Arrivé sur place, il salua quelques personnes distraitement. Puis il demanda un verre de brandy. Il buvait rarement mais ce soir-là, il avait besoin d’une dose de courage supplémentaire.

Cependant, lorsqu’il fut témoin de ce qu’il redoutait, c’est une puissante colère qui l’envahit. Il parvint malgré tout à rester calme et à collecter quelques informations auprès d’un domestique.

N’ayant plus rien à faire sur place, il commanda une voiture et rentra chez lui moins d’une heure après son départ.

Il gagna sa chambre et se coucha. Comme il s’y attendait, il ne trouva pas le sommeil. En proie à une frustration intense, il ne pouvait que ressasser encore et encore les mêmes images dans son esprit.
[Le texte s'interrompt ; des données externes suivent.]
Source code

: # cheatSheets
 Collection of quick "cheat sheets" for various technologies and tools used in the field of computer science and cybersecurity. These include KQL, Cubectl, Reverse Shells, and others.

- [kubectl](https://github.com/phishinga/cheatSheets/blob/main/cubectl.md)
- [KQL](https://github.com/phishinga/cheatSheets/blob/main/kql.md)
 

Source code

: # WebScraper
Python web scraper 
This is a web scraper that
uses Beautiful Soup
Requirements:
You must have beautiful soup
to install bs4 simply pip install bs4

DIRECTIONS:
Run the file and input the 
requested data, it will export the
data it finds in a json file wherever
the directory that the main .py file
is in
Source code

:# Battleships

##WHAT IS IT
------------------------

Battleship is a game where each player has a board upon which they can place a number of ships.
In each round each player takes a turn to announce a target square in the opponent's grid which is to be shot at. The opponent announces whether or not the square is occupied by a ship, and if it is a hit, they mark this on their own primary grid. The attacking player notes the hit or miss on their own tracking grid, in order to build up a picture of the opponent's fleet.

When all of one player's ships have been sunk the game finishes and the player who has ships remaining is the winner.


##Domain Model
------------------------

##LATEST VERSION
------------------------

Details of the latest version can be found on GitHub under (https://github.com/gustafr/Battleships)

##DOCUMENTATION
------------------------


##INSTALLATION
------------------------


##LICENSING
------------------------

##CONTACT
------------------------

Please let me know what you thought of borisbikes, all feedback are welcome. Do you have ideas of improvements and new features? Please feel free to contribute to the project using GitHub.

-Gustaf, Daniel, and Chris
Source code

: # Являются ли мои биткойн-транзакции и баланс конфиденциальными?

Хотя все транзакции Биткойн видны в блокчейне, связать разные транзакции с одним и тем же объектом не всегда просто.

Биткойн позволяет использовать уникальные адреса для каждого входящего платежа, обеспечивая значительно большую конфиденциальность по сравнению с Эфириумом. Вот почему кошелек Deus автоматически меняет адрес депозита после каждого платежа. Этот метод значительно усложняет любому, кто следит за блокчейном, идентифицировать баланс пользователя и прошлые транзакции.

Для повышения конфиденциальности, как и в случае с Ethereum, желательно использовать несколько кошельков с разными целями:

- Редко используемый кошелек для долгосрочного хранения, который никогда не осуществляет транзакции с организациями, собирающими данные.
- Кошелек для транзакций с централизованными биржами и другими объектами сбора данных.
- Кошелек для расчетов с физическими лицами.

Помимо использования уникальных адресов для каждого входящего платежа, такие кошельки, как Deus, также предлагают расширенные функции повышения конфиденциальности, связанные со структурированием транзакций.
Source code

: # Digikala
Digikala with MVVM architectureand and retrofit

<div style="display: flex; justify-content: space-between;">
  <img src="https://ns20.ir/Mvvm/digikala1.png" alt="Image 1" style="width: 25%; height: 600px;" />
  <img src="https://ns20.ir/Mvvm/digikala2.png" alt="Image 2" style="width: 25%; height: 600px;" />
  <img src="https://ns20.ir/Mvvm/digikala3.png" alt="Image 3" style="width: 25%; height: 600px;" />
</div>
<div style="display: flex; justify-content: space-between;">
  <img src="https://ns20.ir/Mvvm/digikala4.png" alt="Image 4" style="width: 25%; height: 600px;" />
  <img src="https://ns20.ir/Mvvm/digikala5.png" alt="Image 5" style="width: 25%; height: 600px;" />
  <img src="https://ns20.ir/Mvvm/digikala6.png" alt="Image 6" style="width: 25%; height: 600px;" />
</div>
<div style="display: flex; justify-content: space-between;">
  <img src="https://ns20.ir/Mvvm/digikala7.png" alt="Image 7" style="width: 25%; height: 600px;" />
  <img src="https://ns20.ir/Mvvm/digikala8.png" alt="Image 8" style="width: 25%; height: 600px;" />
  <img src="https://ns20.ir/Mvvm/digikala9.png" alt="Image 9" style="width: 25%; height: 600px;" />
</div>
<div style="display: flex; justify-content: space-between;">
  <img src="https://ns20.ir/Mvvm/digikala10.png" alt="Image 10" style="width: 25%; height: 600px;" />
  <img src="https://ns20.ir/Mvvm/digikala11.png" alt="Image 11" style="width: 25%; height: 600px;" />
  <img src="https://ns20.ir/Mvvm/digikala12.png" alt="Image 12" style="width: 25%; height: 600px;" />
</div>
Le lendemain matin, sa rage n’avait pas disparu. Il avait conscience qu’il n’était pas dans les meilleures dispositions pour mener à bien sa mission mais il n’en pouvait plus. Il devait mettre un terme à cette partie du plan le plus rapidement possible. S’il continuait, il risquait de sombrer dans la folie.

Il grignota à peine un toast et but une seule gorgée de sa tasse de thé sous le regard désabusé de son employé. Il s’octroya une rapide promenade à Hyde Park mais elle ne rencontra pas le but recherché. Il était toujours aussi furieux lorsqu’il entreprit de se diriger vers la demeure qu’il commençait à exécrer. Il se connaissait suffisamment pour savoir que, malgré ses précautions, sa colère prendrait le dessus. Quoi qu’il arrive.